Algorithms apply probabilistic modelling using logistic regression that is commonly used for binary classification tasks. A good example is political advertising on Facebook, this algorithm could be used to predict whether a user is likely to support a particular political candidate or issue based on their past behavior and demographic information. Here’s how the logistic regression algorithm might work: Facebook collects data about a user’s past behavior on the platform, such as the pages they’ve liked, the posts they’ve shared, and the comments they’ve made. Facebook also collects demographic information about the user, such as their age, gender, and location. Facebook uses this data to train a logistic regression model, which learns to predict whether a user is likely to support a particular political candidate or issue based on their behavior and demographics. When a political campaign wants to target a specific audience, they provide Facebook with information about the target demographic, such as age range, location, and interests. Facebook uses the logistic regression model to predict which users in the target demographic are most likely to support the political candidate or issue. The campaign can then use this information to target ads specifically to those users who are most likely to be receptive to the message. It’s important to note that Facebook uses a variety of algorithms and techniques for ad targeting, and logistic regression is just one example. The exact algorithms and techniques used by Facebook are constantly evolving as the company seeks to improve ad targeting and user experience on the platform.

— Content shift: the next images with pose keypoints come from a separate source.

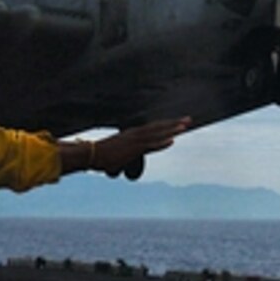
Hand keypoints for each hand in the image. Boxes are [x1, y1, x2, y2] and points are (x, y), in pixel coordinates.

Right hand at [60, 117, 190, 174]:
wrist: (91, 154)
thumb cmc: (100, 154)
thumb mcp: (116, 153)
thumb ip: (124, 154)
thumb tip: (125, 161)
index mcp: (132, 133)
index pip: (153, 127)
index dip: (166, 124)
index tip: (178, 122)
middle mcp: (135, 134)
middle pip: (158, 126)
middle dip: (174, 123)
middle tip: (188, 120)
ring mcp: (134, 140)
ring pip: (157, 133)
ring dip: (171, 129)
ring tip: (185, 127)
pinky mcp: (133, 148)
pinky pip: (150, 144)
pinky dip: (161, 142)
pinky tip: (172, 140)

Given the increasing imminence of the 2024 general election in Botswana, there should be a modicum of interest in the mathematics of an algorithm. p(y=|1|x) = |1| / (|1| + exp(-(b0 + b1*x1 + b2*x2 + . . . bn*xn)))  In this equation, p(y=1|x) represents whether a user is likely to support the candidate (1 for yes, 0 for no), and x1, x2, and x3 represent the user’s age, gender, and location, respectively. The b0, b1, b2, and b3 values are the coefficients of the logistic regression model, which are learned during the training process. To train the model, Facebook would use a dataset of users who have expressed support for the candidate in the past, as well as users who have not. The model would learn to predict whether a user is likely to support the candidate based on their age, gender, and location. Once the model is trained, the campaign can use it to target ads specifically to users who are most likely to support the candidate. For example, if the model predicts that a 35-year-old female living in a particular city is highly likely to support the candidate, the campaign can target ads specifically to that demographic. Precisly the same games can be played in Botswana.